● **WHAT THE TASK ASKS**:
Your task is to restate the listing word for word without the pictures.
[[ DATA SHOWN open ]]
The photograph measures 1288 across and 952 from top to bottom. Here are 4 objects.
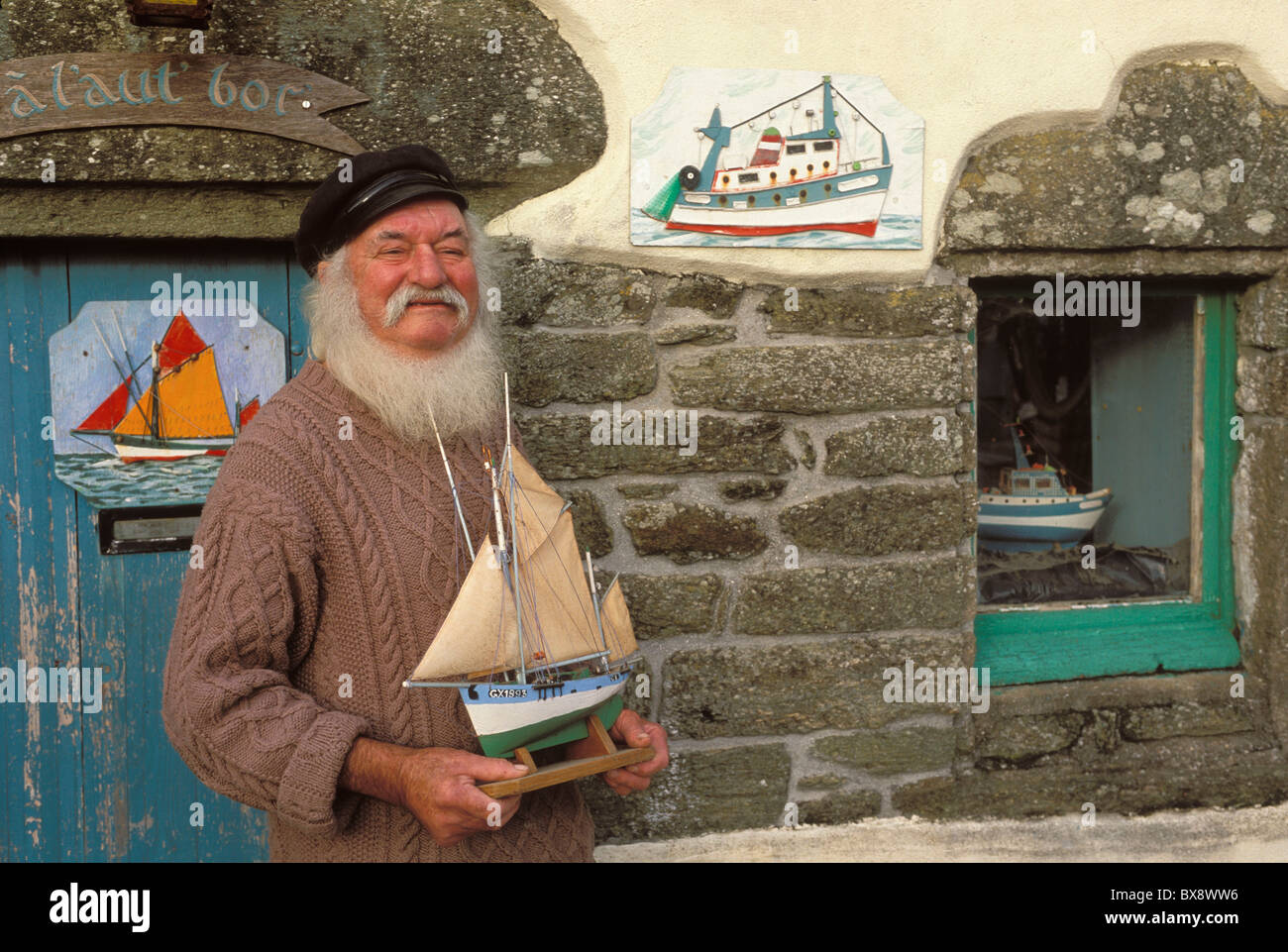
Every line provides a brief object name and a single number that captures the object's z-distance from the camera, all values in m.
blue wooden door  2.68
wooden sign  2.43
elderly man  1.70
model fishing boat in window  3.28
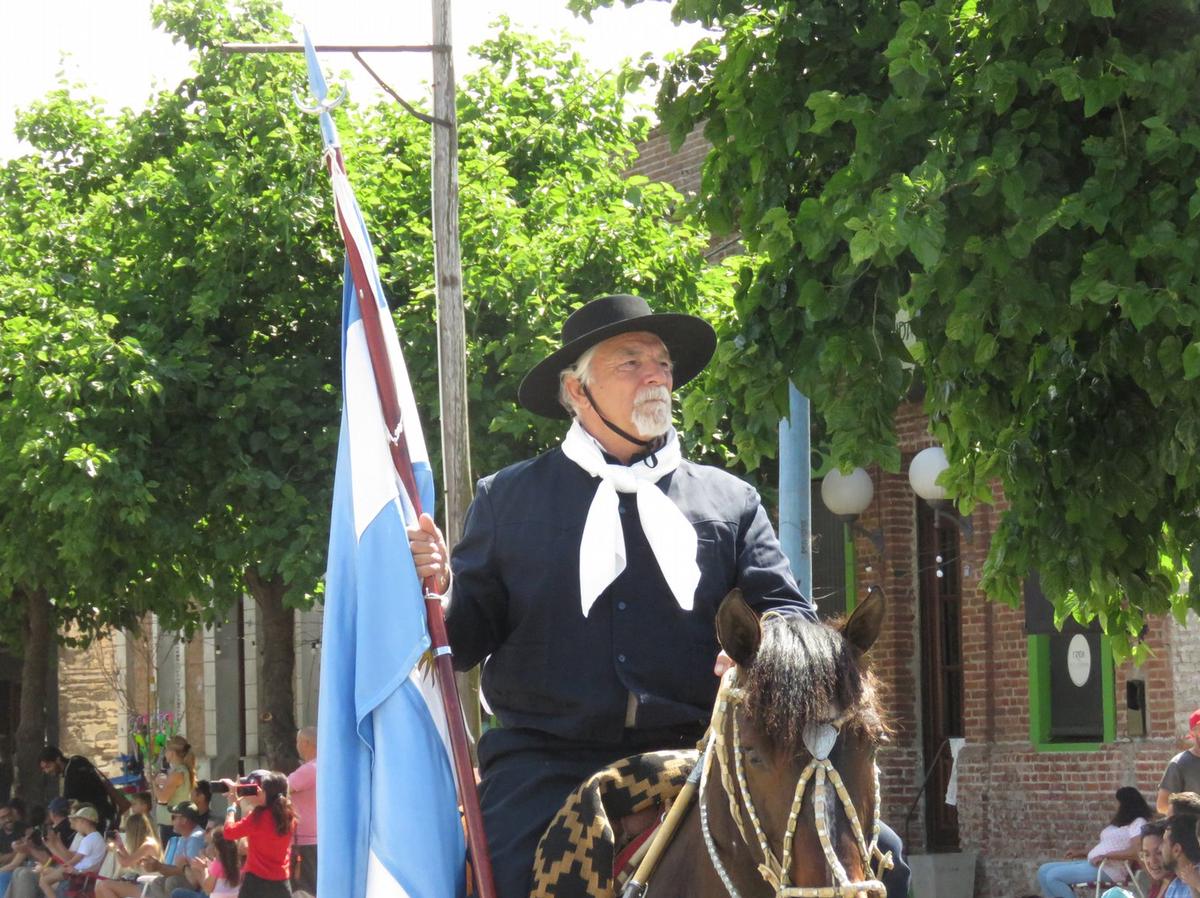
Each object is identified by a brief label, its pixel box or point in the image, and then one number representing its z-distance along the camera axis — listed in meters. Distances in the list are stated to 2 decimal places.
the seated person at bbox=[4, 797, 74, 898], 18.31
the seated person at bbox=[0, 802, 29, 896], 19.34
[[ DATA SHOWN closed ]]
● **OUTPUT OF THE TASK**:
The photograph measures 1288 across and 952 from top to bottom. Here are 4 objects.
Every line provides a brief object name and a single number that captures the object's z-distance from the camera, all values in m.
blue wooden door  2.68
wooden sign  2.43
elderly man  1.70
model fishing boat in window  3.28
Each object is identified by a brief label, its pixel box or point in the image, and then one number representing its z-distance along the camera axis — listed in meters. Distances in the list are stated to 2 decimal places.
the seated person at bbox=[4, 797, 74, 898], 18.31
the seated person at bbox=[0, 802, 29, 896], 19.34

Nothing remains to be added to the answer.